WORK REQUEST — Each entry that follows should be written again verbatim.

(Dataset entries)
★ ★ ★

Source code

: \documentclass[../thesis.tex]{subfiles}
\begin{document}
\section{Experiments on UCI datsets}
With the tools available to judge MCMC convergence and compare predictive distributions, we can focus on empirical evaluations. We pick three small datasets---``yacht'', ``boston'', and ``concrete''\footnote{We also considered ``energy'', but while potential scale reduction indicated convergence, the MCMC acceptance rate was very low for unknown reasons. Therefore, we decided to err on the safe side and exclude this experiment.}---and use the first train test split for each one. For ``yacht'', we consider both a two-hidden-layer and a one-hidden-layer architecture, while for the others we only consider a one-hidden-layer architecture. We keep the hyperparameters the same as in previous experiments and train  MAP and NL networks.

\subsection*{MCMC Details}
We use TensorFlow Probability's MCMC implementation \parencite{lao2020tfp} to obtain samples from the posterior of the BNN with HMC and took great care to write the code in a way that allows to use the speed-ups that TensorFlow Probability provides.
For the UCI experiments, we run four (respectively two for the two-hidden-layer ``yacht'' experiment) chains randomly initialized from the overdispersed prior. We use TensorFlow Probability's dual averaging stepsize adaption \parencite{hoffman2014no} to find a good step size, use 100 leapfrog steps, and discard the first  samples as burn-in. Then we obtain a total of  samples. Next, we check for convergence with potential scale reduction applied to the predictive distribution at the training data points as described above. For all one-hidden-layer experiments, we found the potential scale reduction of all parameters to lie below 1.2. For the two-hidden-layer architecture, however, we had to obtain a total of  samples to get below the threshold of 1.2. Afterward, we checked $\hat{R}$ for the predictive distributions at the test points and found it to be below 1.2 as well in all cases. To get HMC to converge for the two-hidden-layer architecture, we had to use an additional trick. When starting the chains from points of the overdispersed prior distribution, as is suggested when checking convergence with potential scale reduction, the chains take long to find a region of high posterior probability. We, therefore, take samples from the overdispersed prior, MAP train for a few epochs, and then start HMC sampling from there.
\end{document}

★ ★ ★

REPLY —
Source code

: \documentclass[../thesis.tex]{subfiles}
\begin{document}
\section{Experiments on UCI datsets}
With the tools available to judge MCMC convergence and compare predictive distributions, we can focus on empirical evaluations. We pick three small datasets---``yacht'', ``boston'', and ``concrete''\footnote{We also considered ``energy'', but while potential scale reduction indicated convergence, the MCMC acceptance rate was very low for unknown reasons. Therefore, we decided to err on the safe side and exclude this experiment.}---and use the first train test split for each one. For ``yacht'', we consider both a two-hidden-layer and a one-hidden-layer architecture, while for the others we only consider a one-hidden-layer architecture. We keep the hyperparameters the same as in previous experiments and train  MAP and NL networks.

\subsection*{MCMC Details}
We use TensorFlow Probability's MCMC implementation \parencite{lao2020tfp} to obtain samples from the posterior of the BNN with HMC and took great care to write the code in a way that allows to use the speed-ups that TensorFlow Probability provides.
For the UCI experiments, we run four (respectively two for the two-hidden-layer ``yacht'' experiment) chains randomly initialized from the overdispersed prior. We use TensorFlow Probability's dual averaging stepsize adaption \parencite{hoffman2014no} to find a good step size, use 100 leapfrog steps, and discard the first  samples as burn-in. Then we obtain a total of  samples. Next, we check for convergence with potential scale reduction applied to the predictive distribution at the training data points as described above. For all one-hidden-layer experiments, we found the potential scale reduction of all parameters to lie below 1.2. For the two-hidden-layer architecture, however, we had to obtain a total of  samples to get below the threshold of 1.2. Afterward, we checked $\hat{R}$ for the predictive distributions at the test points and found it to be below 1.2 as well in all cases. To get HMC to converge for the two-hidden-layer architecture, we had to use an additional trick. When starting the chains from points of the overdispersed prior distribution, as is suggested when checking convergence with potential scale reduction, the chains take long to find a region of high posterior probability. We, therefore, take samples from the overdispersed prior, MAP train for a few epochs, and then start HMC sampling from there.
\end{document}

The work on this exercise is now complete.